Exercise description: Present the data below as a Markdown table with the columns "Row" and "Text," where each row holds a row number and one line, and blank lines are omitted.
##### Records supplied #####
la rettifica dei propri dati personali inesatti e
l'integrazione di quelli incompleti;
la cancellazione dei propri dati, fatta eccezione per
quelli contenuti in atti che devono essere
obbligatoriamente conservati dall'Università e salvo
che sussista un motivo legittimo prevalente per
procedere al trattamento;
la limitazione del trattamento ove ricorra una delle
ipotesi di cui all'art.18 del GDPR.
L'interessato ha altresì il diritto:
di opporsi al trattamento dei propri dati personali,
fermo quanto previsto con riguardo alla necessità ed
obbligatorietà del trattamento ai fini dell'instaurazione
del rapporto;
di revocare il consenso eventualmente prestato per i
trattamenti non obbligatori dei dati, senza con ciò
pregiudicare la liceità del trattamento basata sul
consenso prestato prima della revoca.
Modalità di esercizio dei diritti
#####
Response below:
| Row | Text |
|---|---|
| 1 | la rettifica dei propri dati personali inesatti e |
| 2 | l'integrazione di quelli incompleti; |
| 3 | la cancellazione dei propri dati, fatta eccezione per |
| 4 | quelli contenuti in atti che devono essere |
| 5 | obbligatoriamente conservati dall'Università e salvo |
| 6 | che sussista un motivo legittimo prevalente per |
| 7 | procedere al trattamento; |
| 8 | la limitazione del trattamento ove ricorra una delle |
| 9 | ipotesi di cui all'art.18 del GDPR. |
| 10 | L'interessato ha altresì il diritto: |
| 11 | di opporsi al trattamento dei propri dati personali, |
| 12 | fermo quanto previsto con riguardo alla necessità ed |
| 13 | obbligatorietà del trattamento ai fini dell'instaurazione |
| 14 | del rapporto; |
| 15 | di revocare il consenso eventualmente prestato per i |
| 16 | trattamenti non obbligatori dei dati, senza con ciò |
| 17 | pregiudicare la liceità del trattamento basata sul |
| 18 | consenso prestato prima della revoca. |
| 19 | Modalità di esercizio dei diritti |